After a morning spent at home, lingering over coffee and newspapers, Bram Allen could no longer put off going into the gallery, but he disliked leaving Fiona on her own.
If he’d been at home yesterday afternoon, he might have prevented Jack Montfort from stirring up the horror of Winnie Catesby’s accident all over again. Why did it have to be Fiona, of all people, who’d found Winnie lying in the road? And why had Winnie been coming to see Fiona — if indeed that were the case — without warning or invitation?
Frowning, he buttoned his crisply pressed shirt, chose a tie, and went to find his wife.
She was in her studio, sitting on her stool, but to his relief her easel was empty and her hands idle in her lap.

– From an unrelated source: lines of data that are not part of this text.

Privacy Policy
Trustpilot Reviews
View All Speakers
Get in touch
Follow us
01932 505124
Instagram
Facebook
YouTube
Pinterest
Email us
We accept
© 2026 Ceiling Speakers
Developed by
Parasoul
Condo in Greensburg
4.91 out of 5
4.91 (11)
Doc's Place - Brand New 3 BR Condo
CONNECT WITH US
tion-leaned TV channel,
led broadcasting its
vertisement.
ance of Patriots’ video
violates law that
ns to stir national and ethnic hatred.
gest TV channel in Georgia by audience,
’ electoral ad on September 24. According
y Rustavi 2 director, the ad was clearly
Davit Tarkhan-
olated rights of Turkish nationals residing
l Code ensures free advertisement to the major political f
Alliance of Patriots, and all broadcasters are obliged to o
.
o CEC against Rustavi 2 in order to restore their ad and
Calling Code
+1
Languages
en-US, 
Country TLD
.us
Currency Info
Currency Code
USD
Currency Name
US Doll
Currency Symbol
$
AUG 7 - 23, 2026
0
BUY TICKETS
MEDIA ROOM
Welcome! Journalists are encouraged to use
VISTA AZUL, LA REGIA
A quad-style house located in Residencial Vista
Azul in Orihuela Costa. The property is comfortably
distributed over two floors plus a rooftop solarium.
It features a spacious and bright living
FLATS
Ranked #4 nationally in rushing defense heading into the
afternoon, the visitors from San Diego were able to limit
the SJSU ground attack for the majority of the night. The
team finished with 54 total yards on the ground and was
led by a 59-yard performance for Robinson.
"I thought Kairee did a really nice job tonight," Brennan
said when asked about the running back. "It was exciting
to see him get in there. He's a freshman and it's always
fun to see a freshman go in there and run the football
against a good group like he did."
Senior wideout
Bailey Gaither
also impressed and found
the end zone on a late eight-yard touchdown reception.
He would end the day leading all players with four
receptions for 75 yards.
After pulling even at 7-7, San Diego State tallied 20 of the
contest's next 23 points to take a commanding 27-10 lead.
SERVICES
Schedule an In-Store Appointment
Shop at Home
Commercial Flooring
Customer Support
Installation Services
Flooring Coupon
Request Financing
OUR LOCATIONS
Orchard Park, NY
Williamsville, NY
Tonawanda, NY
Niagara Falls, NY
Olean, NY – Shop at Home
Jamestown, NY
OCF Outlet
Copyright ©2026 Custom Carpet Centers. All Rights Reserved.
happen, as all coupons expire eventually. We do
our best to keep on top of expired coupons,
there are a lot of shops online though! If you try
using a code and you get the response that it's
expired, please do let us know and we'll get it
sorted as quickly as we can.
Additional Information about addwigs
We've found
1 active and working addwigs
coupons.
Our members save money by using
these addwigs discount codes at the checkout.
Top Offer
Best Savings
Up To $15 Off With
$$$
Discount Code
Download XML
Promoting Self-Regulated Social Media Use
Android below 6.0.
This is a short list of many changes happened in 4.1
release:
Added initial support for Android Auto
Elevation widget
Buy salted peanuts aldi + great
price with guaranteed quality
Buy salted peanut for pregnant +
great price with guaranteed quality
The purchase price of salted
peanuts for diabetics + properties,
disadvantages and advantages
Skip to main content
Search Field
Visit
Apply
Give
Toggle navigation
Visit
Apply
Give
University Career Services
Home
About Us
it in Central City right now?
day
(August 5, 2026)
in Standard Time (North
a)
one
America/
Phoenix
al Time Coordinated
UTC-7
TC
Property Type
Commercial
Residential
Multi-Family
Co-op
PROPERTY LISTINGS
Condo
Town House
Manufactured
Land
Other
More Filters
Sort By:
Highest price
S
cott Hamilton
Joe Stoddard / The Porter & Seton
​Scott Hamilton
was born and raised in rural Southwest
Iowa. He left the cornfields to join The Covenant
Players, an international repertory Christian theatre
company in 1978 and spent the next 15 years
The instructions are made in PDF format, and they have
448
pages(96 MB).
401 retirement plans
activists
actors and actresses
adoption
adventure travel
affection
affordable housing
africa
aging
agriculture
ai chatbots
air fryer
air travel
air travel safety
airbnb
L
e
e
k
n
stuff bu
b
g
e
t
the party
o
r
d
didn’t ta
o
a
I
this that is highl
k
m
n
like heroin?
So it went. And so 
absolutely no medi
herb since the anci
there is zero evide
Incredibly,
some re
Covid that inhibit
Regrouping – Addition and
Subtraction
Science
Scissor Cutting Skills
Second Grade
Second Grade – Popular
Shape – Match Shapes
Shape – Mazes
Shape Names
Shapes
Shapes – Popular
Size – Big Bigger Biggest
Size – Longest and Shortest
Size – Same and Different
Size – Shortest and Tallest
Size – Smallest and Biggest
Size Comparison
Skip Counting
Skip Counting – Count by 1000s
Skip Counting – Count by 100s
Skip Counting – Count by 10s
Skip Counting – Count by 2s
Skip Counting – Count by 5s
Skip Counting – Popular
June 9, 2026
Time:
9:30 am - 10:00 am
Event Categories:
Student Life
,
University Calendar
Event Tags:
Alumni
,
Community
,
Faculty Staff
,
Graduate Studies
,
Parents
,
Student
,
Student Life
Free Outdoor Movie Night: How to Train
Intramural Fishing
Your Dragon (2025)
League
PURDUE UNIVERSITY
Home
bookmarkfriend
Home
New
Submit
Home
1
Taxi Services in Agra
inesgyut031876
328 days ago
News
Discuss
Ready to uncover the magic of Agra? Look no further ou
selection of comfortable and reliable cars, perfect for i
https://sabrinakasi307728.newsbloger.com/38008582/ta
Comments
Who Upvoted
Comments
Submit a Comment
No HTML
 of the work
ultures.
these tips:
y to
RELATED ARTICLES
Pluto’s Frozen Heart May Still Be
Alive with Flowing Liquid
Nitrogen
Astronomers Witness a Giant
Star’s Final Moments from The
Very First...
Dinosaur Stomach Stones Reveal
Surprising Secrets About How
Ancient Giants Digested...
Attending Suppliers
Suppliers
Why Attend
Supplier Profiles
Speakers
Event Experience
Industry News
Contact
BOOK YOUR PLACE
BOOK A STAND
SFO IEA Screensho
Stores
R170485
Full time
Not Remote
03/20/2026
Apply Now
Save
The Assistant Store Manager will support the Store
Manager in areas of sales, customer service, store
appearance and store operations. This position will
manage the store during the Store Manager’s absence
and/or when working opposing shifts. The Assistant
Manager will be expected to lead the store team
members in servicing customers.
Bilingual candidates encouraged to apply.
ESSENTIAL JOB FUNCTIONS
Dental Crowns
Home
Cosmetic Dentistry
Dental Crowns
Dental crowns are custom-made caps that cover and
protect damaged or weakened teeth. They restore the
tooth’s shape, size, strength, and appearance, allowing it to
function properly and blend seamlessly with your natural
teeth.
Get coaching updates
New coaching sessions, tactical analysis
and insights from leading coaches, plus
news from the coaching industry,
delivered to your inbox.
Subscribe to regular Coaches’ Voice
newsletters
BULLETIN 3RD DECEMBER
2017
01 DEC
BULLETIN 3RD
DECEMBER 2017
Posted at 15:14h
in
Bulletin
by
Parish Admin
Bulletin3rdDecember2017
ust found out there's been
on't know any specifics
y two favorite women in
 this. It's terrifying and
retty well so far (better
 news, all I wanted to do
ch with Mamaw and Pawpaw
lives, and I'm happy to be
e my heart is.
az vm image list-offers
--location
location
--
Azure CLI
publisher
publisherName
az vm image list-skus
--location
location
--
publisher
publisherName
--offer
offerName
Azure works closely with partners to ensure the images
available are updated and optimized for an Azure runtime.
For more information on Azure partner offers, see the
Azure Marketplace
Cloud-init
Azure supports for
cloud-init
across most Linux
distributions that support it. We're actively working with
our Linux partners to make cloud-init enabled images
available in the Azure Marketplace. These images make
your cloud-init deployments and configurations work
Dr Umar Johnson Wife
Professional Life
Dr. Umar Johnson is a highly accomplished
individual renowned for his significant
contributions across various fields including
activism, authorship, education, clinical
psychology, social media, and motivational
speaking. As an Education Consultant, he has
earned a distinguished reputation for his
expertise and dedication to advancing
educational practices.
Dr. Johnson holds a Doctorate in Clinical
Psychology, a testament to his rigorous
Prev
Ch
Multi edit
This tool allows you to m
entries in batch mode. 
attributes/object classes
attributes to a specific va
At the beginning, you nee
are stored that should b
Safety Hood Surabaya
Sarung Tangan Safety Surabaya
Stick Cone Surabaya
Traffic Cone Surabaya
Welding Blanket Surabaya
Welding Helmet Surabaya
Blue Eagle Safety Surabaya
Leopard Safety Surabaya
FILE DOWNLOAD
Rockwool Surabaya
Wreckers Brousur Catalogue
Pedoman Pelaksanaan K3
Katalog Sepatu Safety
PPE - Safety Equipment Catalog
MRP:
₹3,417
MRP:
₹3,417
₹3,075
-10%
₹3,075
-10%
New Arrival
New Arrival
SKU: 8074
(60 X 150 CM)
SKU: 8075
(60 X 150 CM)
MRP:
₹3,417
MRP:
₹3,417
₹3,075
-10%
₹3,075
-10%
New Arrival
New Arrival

All right, darling?’ he asked, slipping his arms round her. He had thought, once, that he had the makings of an artist. Then he’d met Fiona, seen canvases come to glowing life beneath her brush, and he’d known that gift would never be his. So he’d nurtured her work as best he could, shielding her from life’s vicissitudes and taking a vicarious pride in her achievements — until she’d begun to paint the one thing he couldn’t bear to see.
Fiona sank back against his chest. ‘It’s just... there’s this tension in things. I thought when I started painting it would dissipate; then when I found Winnie I felt sure it had been in anticipation of that. Precognition of a sort, perhaps.